Historical perspective of terminations of unwanted pregnancies in the UK. Moral and ethical considerations imposed by established church's teachings becoming increasingly in conflict with the wishes and expectations of a more secular society. Recognition that illegal abortion was, as a matter of fact available, at great risk to vulnerable girls and women. Eventually public demand and a radical and reforming government led to the current Statutory Framework.

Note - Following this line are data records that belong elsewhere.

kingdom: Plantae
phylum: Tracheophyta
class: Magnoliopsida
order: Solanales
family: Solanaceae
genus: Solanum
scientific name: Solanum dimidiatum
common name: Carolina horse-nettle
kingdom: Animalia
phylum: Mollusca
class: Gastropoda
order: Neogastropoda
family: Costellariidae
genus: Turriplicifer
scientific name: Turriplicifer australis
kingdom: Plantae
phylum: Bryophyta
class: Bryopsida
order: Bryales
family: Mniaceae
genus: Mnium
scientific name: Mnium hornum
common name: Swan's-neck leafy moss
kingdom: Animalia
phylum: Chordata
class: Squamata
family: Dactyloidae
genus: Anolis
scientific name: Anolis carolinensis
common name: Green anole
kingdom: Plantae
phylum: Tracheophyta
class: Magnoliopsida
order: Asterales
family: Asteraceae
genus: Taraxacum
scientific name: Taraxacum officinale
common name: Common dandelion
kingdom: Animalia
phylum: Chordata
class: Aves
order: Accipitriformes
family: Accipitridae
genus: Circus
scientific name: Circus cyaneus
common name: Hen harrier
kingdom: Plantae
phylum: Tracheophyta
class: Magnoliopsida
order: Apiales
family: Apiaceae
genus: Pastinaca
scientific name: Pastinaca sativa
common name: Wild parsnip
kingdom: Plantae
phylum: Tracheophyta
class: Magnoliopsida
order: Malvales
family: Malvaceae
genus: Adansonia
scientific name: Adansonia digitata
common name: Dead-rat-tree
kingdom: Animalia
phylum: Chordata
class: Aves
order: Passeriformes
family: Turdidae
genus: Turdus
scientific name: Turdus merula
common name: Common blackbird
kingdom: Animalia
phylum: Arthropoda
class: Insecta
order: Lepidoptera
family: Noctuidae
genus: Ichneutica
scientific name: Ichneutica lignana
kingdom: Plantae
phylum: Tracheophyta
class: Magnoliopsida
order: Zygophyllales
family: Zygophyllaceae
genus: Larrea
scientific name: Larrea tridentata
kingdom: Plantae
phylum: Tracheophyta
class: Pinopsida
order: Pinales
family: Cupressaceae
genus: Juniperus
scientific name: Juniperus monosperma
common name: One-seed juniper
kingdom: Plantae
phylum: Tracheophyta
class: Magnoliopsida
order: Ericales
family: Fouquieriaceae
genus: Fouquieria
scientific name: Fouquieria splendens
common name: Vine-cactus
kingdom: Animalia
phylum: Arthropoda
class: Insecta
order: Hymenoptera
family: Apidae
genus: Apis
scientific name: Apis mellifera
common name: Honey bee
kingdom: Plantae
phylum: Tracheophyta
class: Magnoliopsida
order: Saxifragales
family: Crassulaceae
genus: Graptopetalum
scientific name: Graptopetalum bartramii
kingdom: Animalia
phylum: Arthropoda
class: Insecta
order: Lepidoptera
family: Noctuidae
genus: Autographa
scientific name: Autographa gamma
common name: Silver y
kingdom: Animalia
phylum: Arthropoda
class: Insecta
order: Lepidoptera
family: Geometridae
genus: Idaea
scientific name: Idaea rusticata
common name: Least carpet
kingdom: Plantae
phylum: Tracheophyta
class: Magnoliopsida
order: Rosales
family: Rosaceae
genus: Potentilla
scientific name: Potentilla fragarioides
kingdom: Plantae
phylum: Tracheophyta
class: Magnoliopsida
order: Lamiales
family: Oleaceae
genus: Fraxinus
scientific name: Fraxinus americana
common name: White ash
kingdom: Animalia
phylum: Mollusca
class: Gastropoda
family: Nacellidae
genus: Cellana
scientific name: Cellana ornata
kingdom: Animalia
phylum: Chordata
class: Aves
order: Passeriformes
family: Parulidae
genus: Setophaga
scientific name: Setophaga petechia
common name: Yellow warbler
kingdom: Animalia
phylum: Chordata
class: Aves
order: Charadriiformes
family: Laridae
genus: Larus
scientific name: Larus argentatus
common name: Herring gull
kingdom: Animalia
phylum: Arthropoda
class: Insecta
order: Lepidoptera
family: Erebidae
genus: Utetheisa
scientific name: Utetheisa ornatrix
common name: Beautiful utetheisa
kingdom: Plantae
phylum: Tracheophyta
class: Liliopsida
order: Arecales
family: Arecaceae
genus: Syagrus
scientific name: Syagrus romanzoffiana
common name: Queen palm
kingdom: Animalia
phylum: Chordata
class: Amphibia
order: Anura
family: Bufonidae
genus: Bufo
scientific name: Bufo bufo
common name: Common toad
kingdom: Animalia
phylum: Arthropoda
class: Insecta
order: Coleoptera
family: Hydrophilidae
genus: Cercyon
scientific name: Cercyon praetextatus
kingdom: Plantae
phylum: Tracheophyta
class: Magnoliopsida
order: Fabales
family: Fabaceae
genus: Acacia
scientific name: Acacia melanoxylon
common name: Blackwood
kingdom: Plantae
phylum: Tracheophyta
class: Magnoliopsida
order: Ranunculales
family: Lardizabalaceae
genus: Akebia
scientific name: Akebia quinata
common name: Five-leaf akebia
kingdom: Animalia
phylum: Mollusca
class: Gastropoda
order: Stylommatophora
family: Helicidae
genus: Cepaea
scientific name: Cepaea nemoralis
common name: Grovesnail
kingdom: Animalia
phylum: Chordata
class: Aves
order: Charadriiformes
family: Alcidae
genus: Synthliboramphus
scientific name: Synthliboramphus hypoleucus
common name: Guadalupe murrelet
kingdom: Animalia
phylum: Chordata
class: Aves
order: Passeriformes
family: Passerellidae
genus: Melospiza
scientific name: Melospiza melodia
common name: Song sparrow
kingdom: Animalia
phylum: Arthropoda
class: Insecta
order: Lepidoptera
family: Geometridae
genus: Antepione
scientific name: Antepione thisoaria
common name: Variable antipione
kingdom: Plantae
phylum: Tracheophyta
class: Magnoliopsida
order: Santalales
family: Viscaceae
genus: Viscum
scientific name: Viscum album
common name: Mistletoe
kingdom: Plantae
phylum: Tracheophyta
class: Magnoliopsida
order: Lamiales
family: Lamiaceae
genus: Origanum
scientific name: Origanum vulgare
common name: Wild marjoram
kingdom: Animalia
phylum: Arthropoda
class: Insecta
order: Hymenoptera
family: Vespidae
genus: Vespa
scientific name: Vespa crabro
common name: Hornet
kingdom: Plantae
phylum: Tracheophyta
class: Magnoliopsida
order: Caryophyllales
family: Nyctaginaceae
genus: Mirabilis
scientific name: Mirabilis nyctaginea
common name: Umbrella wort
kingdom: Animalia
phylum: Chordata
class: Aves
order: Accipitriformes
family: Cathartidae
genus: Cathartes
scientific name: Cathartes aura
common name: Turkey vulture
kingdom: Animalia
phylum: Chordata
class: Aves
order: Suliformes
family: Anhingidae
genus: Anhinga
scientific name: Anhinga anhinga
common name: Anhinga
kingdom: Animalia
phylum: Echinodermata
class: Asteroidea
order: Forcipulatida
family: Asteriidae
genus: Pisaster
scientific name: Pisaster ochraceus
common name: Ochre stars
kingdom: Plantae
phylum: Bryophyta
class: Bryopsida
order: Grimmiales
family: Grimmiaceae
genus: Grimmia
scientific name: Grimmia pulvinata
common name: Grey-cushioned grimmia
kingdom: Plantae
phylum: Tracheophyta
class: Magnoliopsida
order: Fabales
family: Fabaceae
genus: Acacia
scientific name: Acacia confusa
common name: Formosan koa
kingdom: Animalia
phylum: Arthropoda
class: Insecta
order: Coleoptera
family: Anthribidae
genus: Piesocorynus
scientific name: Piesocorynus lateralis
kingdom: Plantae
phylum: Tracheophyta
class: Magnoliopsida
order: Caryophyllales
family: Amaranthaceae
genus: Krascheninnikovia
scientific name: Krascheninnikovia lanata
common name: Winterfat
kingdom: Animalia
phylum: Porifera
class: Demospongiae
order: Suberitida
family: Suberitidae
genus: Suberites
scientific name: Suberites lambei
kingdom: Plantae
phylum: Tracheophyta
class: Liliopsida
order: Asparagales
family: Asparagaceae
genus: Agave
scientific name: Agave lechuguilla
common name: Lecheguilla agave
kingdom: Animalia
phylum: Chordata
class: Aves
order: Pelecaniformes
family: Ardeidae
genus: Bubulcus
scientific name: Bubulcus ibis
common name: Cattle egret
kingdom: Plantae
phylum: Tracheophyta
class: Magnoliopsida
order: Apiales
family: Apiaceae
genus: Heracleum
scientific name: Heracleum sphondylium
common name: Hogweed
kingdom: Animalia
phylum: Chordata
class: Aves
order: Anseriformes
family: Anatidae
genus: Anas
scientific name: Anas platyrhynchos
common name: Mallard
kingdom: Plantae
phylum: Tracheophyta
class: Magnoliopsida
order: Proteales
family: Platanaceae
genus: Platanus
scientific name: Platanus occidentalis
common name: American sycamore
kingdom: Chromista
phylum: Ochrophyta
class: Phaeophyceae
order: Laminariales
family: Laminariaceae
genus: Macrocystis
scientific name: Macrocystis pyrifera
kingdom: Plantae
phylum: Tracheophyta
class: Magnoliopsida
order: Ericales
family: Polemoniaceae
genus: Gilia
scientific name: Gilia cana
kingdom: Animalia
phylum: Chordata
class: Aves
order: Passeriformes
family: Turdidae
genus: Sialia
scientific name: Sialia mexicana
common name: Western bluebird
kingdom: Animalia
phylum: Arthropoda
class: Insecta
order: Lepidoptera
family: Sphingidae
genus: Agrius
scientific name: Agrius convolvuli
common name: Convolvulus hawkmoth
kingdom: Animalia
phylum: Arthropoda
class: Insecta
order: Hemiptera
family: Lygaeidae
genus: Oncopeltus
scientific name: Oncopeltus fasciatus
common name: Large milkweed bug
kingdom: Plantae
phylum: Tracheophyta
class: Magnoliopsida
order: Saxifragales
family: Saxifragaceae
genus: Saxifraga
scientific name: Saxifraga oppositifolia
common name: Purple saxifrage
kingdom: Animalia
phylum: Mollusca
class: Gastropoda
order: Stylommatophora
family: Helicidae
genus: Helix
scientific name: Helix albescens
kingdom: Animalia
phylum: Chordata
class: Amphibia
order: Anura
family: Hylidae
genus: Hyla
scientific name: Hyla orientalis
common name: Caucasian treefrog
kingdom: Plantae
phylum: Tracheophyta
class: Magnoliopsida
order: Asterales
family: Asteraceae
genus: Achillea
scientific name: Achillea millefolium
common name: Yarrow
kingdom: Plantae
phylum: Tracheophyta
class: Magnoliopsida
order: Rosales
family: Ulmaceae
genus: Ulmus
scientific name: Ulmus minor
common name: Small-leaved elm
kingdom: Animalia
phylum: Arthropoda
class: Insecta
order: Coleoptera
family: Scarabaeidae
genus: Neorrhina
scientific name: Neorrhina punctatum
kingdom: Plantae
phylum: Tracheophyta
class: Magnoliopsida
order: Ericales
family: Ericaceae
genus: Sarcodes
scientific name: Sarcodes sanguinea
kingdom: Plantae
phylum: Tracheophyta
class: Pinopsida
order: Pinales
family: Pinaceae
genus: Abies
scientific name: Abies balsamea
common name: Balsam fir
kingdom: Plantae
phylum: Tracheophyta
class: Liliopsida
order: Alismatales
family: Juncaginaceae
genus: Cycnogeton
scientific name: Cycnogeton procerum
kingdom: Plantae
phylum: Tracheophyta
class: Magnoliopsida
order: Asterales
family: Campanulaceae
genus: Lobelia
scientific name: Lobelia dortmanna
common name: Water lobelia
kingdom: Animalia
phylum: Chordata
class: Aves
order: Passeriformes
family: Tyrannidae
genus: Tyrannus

Statutory provisions: Offences against the Person Act 1861, Sections 58 and 59; Infant Life Preservation Act 1929 Section 1. Recognition of the limited flexibility allowed by the law in the original restrictive statutory framework. The direction to the jury in July 1938 by Macnaghten J in the case of R. v. Bourne [1939] 1 KB 687, where an eminent obstetrician was acquitted after carrying out an abortion on a young rape victim. Then the modern statutory provisions: Abortion Act 1967, amended by the Human Fertilisation and Embryology Act 1990. The statutory framework provides for healthcare professionals not to have to take part in terminations if they have a conscientious objection to doing so. While there are still fierce challenges from moral pressure groups when any changes in the detail of the law are proposed--such as reducing the maximum gestation period for a lawful termination--as a whole society seems to have accepted the current law. Issues affecting doctors who consider and provide terminations; current medico-legal problems relating to wanted pregnancies that have been lost by reason of clinical negligence, and unwanted children that have been born by reason of clinical negligence.